Nicholas Peppas, professor of biomedical engineering, chemical engineering, pharmacy and surgery at The University of Texas at Austin and a world-renowned expert in biomaterials and drug delivery systems, has been awarded the Biomedical Engineering Society’s (BMES) prestigious Robert A. Pritzker Distinguished Lecture Award for 2016.

The lectureship is the highest award given by BMES and recognizes one individual each year for his or her outstanding achievements and leadership in the science and practice of biomedical engineering.

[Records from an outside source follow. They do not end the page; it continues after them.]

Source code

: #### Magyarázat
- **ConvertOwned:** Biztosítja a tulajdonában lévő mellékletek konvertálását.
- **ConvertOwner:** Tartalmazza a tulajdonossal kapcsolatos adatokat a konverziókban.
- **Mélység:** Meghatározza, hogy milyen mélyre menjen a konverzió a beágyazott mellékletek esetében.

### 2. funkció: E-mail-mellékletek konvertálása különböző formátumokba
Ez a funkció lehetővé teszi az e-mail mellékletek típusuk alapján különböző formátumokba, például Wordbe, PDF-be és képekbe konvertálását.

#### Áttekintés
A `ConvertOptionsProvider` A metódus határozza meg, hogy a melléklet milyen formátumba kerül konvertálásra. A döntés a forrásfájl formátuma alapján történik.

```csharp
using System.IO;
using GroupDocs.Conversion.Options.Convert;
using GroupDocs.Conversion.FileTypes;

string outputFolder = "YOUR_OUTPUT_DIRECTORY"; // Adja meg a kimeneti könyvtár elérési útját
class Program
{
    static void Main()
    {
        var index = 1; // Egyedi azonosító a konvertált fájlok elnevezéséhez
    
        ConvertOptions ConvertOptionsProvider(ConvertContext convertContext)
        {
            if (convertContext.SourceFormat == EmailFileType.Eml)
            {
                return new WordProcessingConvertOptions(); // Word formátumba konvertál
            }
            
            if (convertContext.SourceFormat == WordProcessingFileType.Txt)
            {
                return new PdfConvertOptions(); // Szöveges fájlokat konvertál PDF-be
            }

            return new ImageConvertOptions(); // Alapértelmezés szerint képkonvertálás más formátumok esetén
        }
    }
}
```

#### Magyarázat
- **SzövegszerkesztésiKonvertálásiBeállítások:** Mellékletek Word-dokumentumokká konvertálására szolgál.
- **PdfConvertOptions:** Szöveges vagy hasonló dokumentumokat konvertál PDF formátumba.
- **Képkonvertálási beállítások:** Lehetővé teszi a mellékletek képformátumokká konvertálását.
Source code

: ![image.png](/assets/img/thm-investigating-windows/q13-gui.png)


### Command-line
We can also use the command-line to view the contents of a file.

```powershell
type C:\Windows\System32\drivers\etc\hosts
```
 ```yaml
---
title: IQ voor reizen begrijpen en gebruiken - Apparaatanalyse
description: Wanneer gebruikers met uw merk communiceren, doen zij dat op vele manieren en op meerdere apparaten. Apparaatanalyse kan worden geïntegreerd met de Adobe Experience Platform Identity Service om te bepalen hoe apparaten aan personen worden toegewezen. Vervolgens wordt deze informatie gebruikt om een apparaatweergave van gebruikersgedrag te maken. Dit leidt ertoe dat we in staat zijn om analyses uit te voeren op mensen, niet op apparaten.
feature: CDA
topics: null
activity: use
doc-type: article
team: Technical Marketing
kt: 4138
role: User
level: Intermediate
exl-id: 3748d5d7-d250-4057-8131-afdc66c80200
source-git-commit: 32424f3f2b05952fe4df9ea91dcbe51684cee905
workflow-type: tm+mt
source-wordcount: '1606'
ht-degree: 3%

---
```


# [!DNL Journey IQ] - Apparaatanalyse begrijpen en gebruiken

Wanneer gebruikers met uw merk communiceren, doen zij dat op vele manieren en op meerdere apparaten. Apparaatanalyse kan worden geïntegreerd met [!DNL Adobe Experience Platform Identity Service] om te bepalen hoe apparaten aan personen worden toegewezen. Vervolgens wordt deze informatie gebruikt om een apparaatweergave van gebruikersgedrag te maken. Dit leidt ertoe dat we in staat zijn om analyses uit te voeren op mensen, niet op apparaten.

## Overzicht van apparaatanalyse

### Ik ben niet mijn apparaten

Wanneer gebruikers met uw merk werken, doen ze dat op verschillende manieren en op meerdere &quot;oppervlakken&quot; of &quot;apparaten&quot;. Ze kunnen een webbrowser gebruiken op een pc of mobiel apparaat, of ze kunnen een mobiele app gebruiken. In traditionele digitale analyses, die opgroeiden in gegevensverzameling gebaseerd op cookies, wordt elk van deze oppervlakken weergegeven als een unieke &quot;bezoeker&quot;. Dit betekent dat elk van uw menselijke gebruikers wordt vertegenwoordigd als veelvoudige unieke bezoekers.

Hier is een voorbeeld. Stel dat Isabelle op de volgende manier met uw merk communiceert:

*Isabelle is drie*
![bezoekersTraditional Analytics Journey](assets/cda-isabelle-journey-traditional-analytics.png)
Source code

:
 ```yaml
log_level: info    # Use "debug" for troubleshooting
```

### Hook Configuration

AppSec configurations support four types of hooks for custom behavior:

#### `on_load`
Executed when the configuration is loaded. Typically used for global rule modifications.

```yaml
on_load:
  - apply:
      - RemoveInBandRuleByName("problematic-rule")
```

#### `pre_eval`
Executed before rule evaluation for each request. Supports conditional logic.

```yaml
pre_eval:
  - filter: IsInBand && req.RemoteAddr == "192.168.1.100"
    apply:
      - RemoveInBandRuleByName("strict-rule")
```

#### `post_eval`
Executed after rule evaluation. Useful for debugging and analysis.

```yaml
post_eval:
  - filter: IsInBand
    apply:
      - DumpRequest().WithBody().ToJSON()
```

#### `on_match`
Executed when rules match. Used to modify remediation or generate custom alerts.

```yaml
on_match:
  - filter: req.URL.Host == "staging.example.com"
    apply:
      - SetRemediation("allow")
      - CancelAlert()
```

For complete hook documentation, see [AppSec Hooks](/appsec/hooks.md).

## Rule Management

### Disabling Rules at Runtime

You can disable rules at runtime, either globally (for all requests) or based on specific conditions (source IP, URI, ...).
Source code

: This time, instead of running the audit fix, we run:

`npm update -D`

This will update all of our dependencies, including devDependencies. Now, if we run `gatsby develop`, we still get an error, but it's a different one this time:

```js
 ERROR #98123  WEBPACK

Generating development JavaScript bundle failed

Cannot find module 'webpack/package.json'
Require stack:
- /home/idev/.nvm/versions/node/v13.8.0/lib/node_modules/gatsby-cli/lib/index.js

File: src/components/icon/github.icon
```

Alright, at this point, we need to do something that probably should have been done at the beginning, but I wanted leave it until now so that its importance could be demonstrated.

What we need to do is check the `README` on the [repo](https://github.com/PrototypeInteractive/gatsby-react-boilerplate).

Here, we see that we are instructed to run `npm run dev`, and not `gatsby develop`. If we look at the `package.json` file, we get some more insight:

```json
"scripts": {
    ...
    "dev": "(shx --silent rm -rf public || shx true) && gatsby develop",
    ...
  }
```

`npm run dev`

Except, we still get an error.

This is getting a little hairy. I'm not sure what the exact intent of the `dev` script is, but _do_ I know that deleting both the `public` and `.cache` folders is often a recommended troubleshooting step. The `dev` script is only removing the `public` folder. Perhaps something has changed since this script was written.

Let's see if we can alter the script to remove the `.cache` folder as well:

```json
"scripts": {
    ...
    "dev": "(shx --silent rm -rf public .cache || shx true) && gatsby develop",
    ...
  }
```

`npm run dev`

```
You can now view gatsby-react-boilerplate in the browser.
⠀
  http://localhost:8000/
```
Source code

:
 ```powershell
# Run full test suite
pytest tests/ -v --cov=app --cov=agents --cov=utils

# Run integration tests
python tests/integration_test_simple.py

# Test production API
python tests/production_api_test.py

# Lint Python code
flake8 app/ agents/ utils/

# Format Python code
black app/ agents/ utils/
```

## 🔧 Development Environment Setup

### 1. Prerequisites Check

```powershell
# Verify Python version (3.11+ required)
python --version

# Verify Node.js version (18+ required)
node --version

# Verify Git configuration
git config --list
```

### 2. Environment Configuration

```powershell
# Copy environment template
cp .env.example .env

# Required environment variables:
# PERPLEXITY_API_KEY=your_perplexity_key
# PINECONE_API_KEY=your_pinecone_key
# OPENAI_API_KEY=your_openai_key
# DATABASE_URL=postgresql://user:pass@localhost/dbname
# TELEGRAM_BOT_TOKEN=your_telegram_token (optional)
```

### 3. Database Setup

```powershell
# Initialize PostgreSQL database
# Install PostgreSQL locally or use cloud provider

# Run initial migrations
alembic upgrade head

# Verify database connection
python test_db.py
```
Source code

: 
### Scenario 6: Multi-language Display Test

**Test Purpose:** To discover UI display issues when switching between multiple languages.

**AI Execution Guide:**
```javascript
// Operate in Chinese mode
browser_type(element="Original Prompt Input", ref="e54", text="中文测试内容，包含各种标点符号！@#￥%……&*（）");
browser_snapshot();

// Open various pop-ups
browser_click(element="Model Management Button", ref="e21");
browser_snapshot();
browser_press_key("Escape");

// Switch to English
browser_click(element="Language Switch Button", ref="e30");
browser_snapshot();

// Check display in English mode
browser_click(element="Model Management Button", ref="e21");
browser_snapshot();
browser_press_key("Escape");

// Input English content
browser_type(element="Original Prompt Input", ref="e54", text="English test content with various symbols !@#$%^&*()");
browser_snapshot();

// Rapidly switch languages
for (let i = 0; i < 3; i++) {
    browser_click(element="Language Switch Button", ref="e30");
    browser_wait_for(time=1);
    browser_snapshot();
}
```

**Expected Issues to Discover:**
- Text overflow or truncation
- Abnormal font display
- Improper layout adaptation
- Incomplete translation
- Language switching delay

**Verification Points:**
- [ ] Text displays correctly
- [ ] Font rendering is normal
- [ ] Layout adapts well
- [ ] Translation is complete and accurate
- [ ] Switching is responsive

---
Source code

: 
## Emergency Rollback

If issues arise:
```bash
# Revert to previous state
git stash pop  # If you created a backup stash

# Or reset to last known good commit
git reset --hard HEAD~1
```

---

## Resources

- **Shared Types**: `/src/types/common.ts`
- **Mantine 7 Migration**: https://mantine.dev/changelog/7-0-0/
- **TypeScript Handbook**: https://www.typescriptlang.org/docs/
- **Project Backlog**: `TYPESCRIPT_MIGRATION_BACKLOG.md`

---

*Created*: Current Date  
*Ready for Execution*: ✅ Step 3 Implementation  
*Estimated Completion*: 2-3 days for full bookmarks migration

Peppas is the first faculty member from UT Austin to receive the honor.

Presentation of the BMES award, a keynote lecture and a dinner honoring Peppas will take place at the society’s annual meeting in Minneapolis on Oct. 6.

“I am honored that our research contributions are recognized by the premier biomedical engineering organization in this way,” said Peppas, who holds the Cockrell Family Regents Chair in Engineering #6. “My students and I try to give good engineering solutions to a number of important medical problems — for the treatment of diabetes, multiple sclerosis and certain types of cancers.”

In recognition of the honor, Peppas was invited by the Pritzker Institute of Biomedical Science and Engineering and the Illinois Institute of Technology to deliver a talk titled “Intelligent Nanoscale Biopolymers for Recognitive and Responsive Delivery of Drugs, Peptides and Proteins” earlier this year in Chicago.

"Nicholas is highly deserving of this marvelous honor,” said James Collins, professor at the Massachusetts Institute of Technology and the 2014 recipient of the award. “He is a giant in the biomedical engineering community, having made multiple seminal research contributions as well as having trained and mentored a generation of outstanding engineering leaders. He is a national treasure.”

Peppas’ October keynote lecture will be published after the ceremony in the BMES Annals of Biomedical Engineering journal.

This is proving to be a big fall season for Peppas. In addition to the Pritzker Distinguished Lectureship, he has also been recognized by the American Institute for Chemical Engineers with a special symposium titled “In Honor of Nicholas Peppas II — 40 Years of Impact at the Frontiers of Science and Engineering.” The symposium, which will be held on Nov. 15 in San Francisco, will offer three scientific sessions and talks.

“Nicholas has made many visionary contributions to the field of biomedical engineering, leading to the development of new biomaterials and medical devices like artificial vocal cords, contact lenses, lining for artificial hearts, artificial cartilage, a wide range of drug delivery devices and the recently commercialized oral insulin delivery systems,” said Rebecca Richards-Kortum, professor at Rice University, director of the Rice 360-Degree Institute for Global Health and the 2010 recipient of the Pritzker Distinguished Lectureship. 

Peppas joined the UT Austin faculty in 2002 and served as chair of the Department of Biomedical Engineering from 2009 to 2015. Through his teaching, research and accolades, Peppas has brought global prestige to the Cockrell School. He has six honorary doctorates, 43 U.S. patents pending or issued, three companies founded and more than 1,350 papers published.

The recipient of numerous awards and distinctions, Peppas is a member of the National Academy of Engineering, National Academy of Medicine, National Academy of Inventors, French Academy of Pharmacy, Royal Academy of Spain, Academy of Athens, Royal Society of Chemistry (United Kingdom) and The Academy of Medicine, Engineering and Science of Texas.

“Among his most important achievements and contributions are the many talented undergraduate and graduate students he has introduced and mentored in the field of biomaterials and other aspects of biomedical engineering,” added Richards-Kortum. “These students have now become leaders in the field themselves and, together with Nicholas, are defining the future of the field.”

In addition to his faculty appointments in the Cockrell School and Dell Medical School, Peppas also leads UT Austin’s Institute for Biomaterials, Drug Delivery and Regenerative Medicine, which brings together leading university researchers who are investigating new ways to alter and improve the body's systems, repair failing organs and administer drugs and vaccines. The multidisciplinary institute addresses novel solutions in the treatment of diseases, such as cancer, cardiovascular diseases, neurological diseases, diabetes and infectious and autoimmune diseases. The institute also fosters and enhances interactions with both the Austin and Texas biomaterials and drug delivery communities through services provided to startups, small companies and organizations.